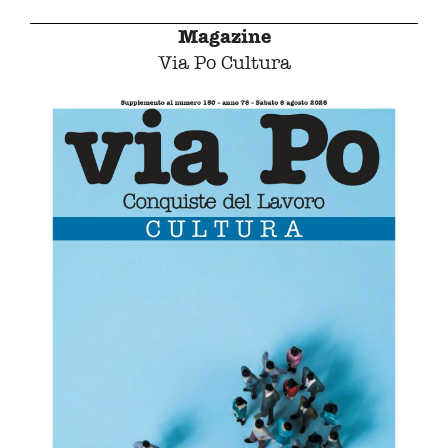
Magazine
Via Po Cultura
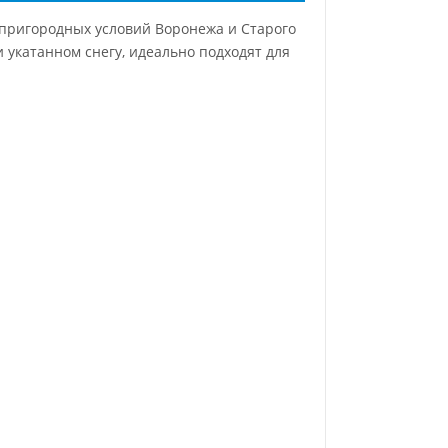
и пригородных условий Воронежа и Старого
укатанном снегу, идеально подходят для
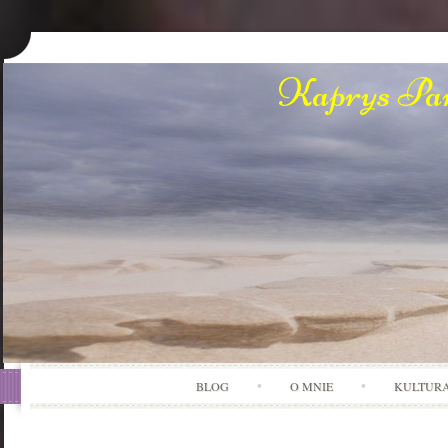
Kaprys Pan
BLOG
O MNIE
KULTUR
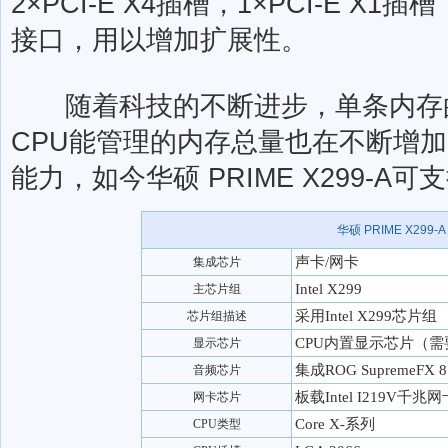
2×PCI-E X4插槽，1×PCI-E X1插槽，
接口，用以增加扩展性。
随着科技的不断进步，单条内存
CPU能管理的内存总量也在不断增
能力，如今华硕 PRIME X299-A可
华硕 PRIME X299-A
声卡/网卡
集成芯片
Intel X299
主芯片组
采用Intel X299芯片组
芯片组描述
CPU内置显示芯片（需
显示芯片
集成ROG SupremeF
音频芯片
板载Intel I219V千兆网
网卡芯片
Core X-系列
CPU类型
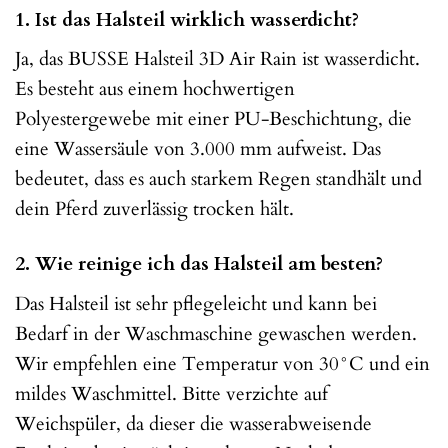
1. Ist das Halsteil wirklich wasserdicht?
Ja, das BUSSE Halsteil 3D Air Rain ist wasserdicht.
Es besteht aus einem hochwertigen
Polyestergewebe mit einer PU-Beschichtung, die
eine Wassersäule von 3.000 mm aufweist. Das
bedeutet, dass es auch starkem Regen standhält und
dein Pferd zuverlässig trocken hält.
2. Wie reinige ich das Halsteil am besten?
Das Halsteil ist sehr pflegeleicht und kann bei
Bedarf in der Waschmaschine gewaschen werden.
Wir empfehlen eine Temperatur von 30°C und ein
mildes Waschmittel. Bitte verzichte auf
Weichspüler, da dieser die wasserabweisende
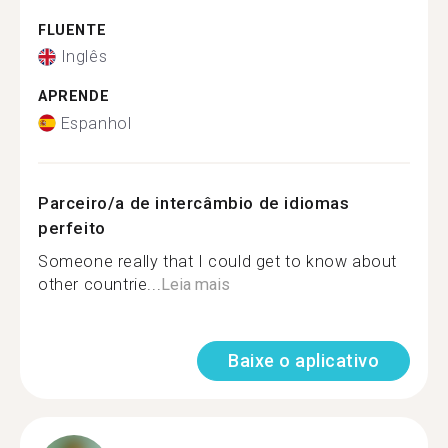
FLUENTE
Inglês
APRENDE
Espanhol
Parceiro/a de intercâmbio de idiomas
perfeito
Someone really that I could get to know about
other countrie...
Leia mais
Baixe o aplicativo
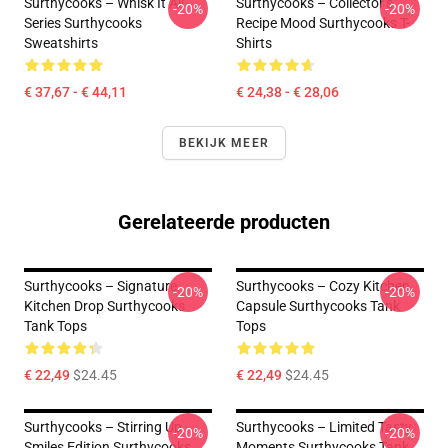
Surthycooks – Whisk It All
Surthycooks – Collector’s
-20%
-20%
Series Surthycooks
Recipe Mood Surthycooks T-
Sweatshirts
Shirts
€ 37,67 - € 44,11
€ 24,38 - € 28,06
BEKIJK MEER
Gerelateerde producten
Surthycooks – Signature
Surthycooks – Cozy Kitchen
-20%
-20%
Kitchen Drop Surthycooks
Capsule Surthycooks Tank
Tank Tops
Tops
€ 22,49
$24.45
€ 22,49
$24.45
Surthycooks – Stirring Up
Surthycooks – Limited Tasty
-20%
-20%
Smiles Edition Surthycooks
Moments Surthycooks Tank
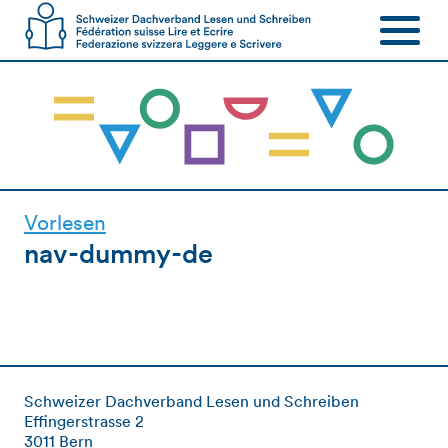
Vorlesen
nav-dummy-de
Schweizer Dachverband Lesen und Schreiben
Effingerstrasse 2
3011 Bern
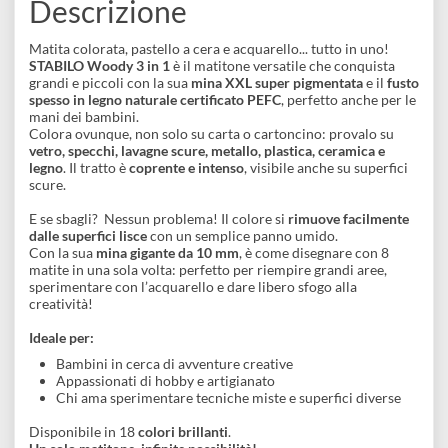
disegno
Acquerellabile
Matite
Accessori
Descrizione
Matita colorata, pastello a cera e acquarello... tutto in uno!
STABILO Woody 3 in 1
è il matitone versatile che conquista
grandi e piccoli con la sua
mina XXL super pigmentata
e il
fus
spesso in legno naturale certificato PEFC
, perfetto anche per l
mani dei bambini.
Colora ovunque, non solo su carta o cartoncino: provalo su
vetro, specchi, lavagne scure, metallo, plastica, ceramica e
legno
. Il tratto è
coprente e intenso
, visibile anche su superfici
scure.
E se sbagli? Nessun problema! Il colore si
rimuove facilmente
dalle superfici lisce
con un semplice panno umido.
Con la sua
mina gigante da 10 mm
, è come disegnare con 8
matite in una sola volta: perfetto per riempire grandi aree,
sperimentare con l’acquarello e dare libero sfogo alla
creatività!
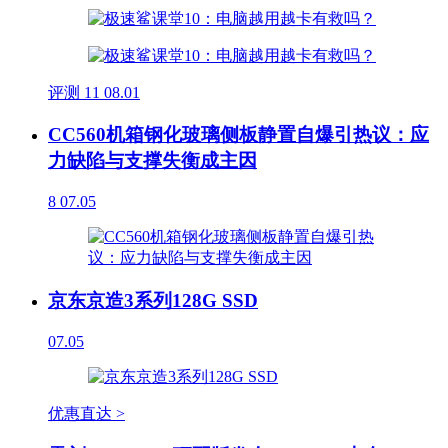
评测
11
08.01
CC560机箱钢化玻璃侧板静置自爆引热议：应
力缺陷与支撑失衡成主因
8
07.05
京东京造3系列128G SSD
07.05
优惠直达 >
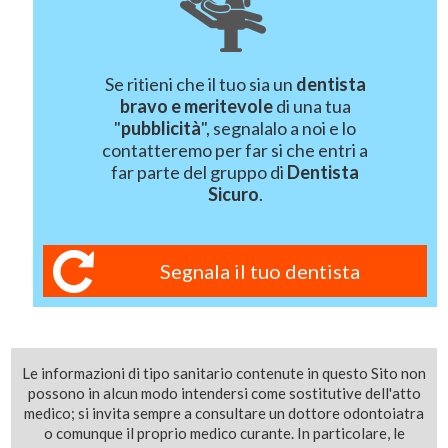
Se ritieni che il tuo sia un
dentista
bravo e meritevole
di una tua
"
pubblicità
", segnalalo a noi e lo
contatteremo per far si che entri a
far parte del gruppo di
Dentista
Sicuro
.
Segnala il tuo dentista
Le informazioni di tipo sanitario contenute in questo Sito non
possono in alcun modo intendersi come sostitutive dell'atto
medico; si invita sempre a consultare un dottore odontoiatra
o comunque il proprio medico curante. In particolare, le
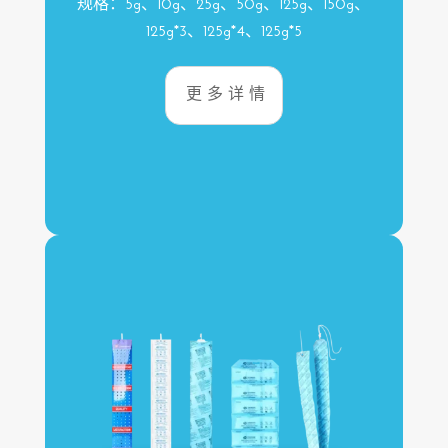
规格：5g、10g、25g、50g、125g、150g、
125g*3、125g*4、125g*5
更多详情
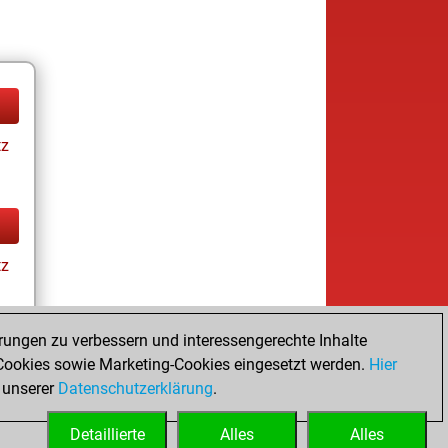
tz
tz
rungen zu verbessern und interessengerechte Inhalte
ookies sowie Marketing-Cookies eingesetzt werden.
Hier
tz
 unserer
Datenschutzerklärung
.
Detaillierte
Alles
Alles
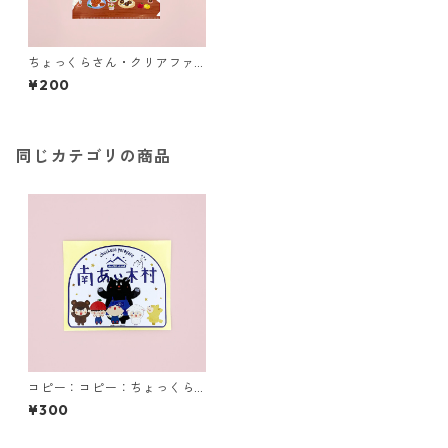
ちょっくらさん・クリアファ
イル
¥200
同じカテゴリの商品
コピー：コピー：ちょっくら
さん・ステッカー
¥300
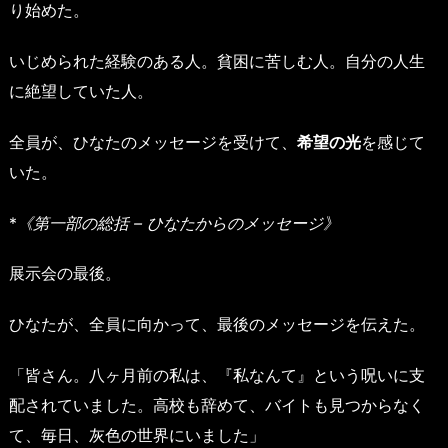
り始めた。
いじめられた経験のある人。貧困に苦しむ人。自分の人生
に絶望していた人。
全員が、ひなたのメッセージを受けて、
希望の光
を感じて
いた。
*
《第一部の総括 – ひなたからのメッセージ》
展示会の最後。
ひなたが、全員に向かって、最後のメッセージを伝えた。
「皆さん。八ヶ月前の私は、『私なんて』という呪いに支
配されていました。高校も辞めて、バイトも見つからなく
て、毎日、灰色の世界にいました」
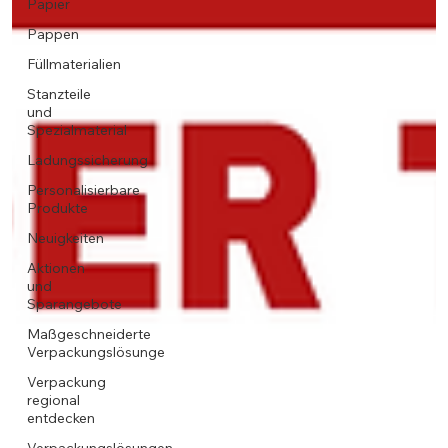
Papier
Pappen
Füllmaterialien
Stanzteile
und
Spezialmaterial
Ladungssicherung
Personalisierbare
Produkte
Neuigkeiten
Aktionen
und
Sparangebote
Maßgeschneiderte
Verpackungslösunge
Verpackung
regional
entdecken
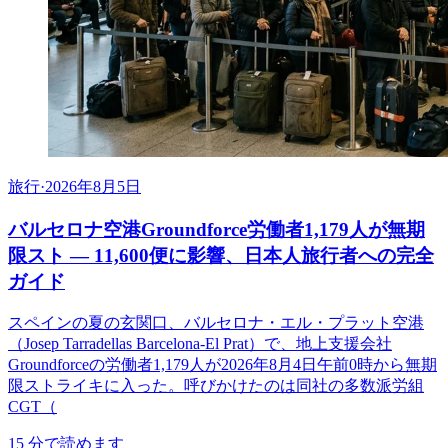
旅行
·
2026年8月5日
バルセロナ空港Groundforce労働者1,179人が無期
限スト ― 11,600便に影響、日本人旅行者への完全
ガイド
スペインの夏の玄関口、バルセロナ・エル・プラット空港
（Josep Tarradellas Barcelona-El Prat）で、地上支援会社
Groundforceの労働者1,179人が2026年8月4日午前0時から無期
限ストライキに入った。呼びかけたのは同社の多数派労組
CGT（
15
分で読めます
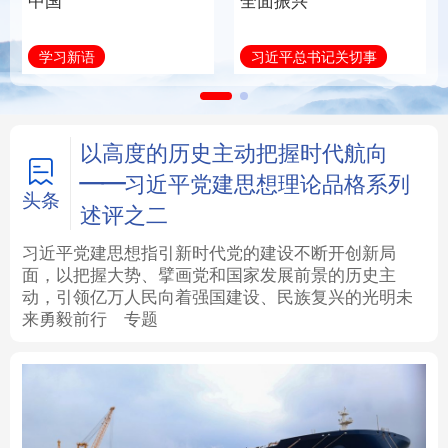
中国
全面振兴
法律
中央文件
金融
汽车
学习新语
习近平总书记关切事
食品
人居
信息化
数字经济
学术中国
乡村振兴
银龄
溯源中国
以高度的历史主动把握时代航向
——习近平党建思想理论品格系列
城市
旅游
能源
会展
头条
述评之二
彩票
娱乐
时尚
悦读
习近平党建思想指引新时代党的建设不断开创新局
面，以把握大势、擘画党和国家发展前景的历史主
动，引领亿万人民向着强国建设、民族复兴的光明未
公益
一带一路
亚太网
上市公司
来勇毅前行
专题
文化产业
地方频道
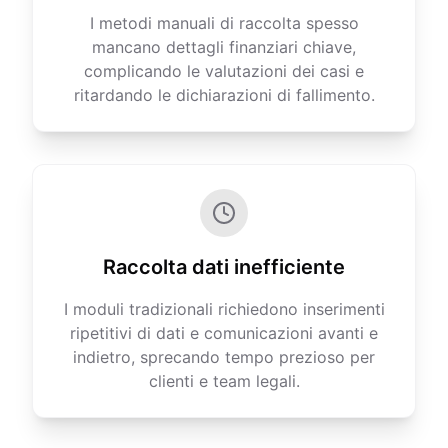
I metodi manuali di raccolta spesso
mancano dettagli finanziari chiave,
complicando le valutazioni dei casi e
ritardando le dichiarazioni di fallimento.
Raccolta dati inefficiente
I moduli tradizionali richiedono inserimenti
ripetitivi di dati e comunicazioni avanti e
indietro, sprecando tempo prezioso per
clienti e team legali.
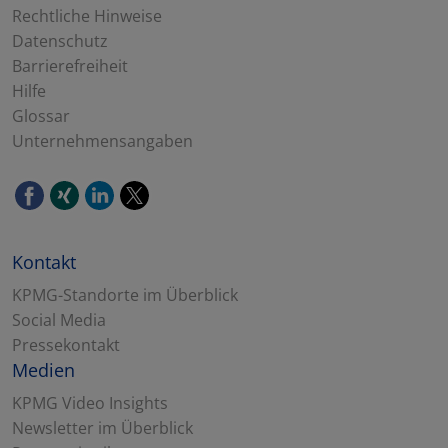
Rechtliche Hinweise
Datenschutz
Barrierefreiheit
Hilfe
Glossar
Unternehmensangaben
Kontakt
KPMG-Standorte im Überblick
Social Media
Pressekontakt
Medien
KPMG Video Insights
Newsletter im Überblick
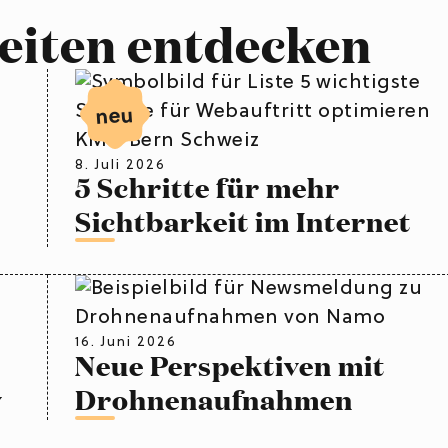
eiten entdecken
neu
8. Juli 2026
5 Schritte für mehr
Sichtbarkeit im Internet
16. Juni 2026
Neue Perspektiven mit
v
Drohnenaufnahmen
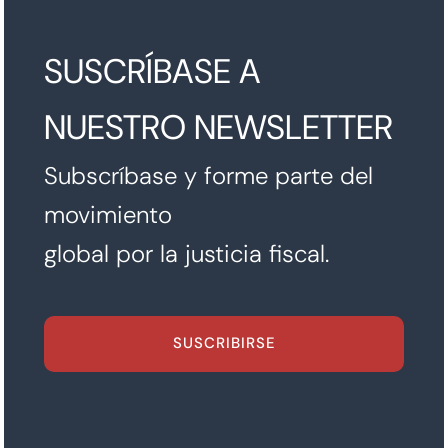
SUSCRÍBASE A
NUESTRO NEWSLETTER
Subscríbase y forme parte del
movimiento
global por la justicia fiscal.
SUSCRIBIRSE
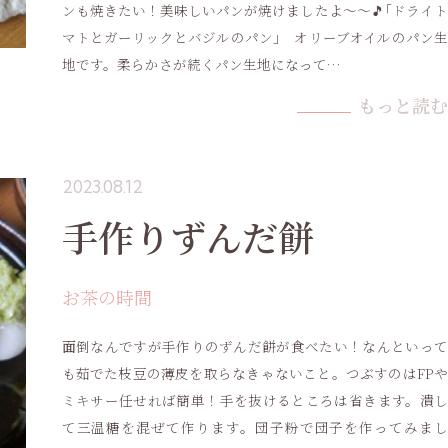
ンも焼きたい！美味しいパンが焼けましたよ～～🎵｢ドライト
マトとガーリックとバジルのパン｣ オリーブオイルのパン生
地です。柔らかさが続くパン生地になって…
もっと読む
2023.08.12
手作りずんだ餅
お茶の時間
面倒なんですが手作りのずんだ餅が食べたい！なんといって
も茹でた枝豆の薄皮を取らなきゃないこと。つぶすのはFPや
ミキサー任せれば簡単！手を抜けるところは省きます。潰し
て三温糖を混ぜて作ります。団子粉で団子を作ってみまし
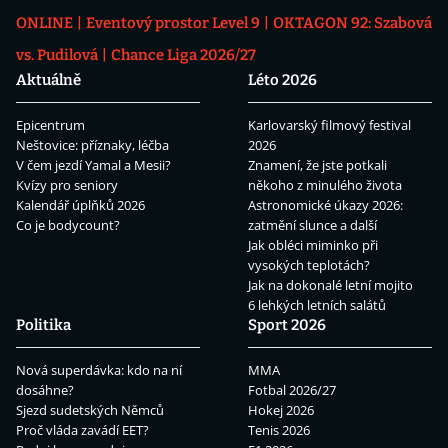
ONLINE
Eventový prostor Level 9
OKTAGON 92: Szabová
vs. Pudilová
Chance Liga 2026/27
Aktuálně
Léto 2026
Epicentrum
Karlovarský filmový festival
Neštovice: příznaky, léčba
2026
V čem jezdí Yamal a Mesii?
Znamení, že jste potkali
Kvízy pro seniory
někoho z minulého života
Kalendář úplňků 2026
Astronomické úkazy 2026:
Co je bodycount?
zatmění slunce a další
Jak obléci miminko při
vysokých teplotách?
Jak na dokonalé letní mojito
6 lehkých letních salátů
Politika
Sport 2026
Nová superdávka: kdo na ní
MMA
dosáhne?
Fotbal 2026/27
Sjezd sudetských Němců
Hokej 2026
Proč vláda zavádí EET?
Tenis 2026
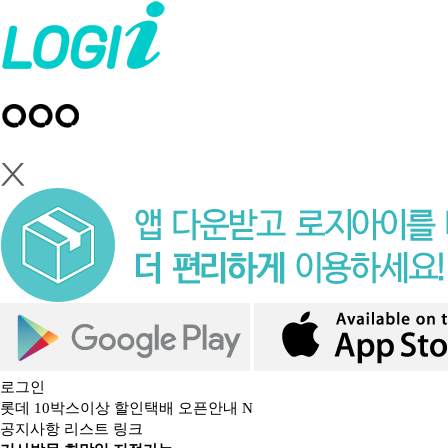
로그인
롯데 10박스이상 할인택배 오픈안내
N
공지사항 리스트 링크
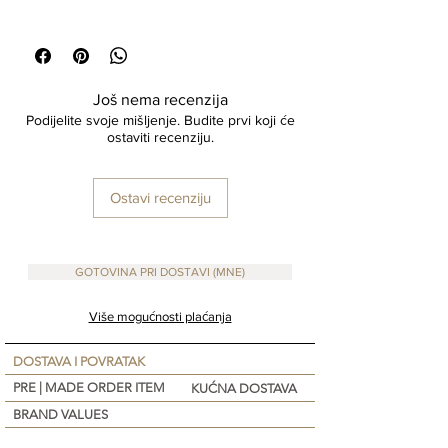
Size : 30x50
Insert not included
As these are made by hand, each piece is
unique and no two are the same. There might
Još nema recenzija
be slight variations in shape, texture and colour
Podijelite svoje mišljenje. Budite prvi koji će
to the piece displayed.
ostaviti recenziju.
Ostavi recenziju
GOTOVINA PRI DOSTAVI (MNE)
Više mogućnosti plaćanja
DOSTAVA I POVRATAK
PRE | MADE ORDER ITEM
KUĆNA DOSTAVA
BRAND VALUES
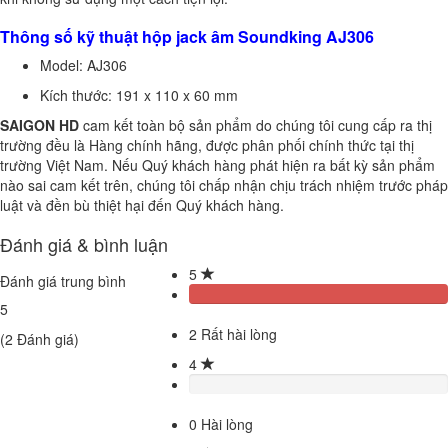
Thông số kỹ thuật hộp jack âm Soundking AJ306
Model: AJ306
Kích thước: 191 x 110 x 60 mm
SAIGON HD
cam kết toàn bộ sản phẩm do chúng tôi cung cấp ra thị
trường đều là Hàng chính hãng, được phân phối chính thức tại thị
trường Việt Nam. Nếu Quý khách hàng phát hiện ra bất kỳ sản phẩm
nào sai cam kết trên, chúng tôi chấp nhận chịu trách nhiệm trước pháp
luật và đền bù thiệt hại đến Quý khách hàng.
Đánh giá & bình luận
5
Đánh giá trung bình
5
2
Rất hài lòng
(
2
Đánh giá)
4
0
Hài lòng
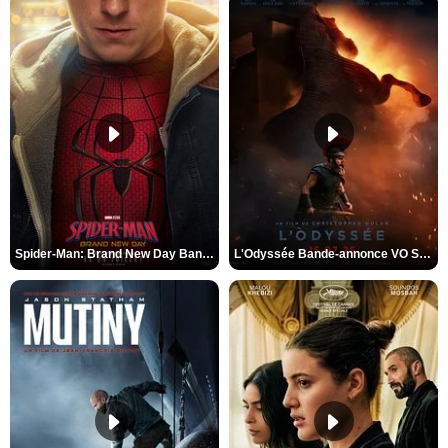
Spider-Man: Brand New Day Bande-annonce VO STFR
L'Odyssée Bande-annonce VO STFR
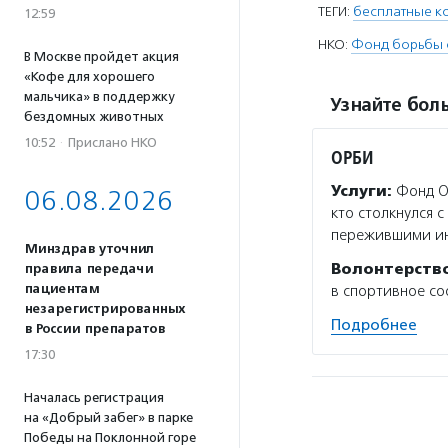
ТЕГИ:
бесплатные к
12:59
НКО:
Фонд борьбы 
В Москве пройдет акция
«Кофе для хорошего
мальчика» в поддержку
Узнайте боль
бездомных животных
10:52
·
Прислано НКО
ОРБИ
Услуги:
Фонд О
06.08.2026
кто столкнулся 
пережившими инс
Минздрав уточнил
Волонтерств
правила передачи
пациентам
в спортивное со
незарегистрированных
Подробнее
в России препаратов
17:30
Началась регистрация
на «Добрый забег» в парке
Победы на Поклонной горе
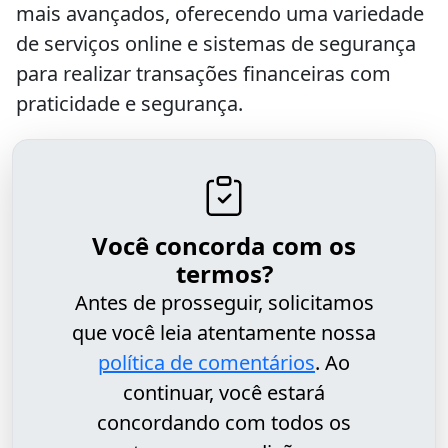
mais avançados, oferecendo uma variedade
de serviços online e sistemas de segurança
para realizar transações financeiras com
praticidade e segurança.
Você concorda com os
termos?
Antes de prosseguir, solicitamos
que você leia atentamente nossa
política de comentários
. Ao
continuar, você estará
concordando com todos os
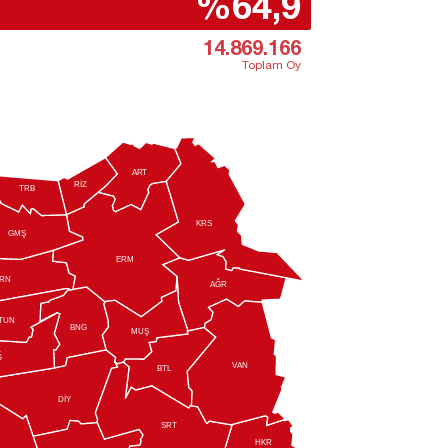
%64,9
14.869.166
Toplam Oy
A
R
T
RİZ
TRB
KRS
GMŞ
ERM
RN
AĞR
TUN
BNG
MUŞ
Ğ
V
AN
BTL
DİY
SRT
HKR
=-=-=-=-=
■ Directive
The answer must be a single number: how many lines of the entries contain "chúng".

■ Problem solution
2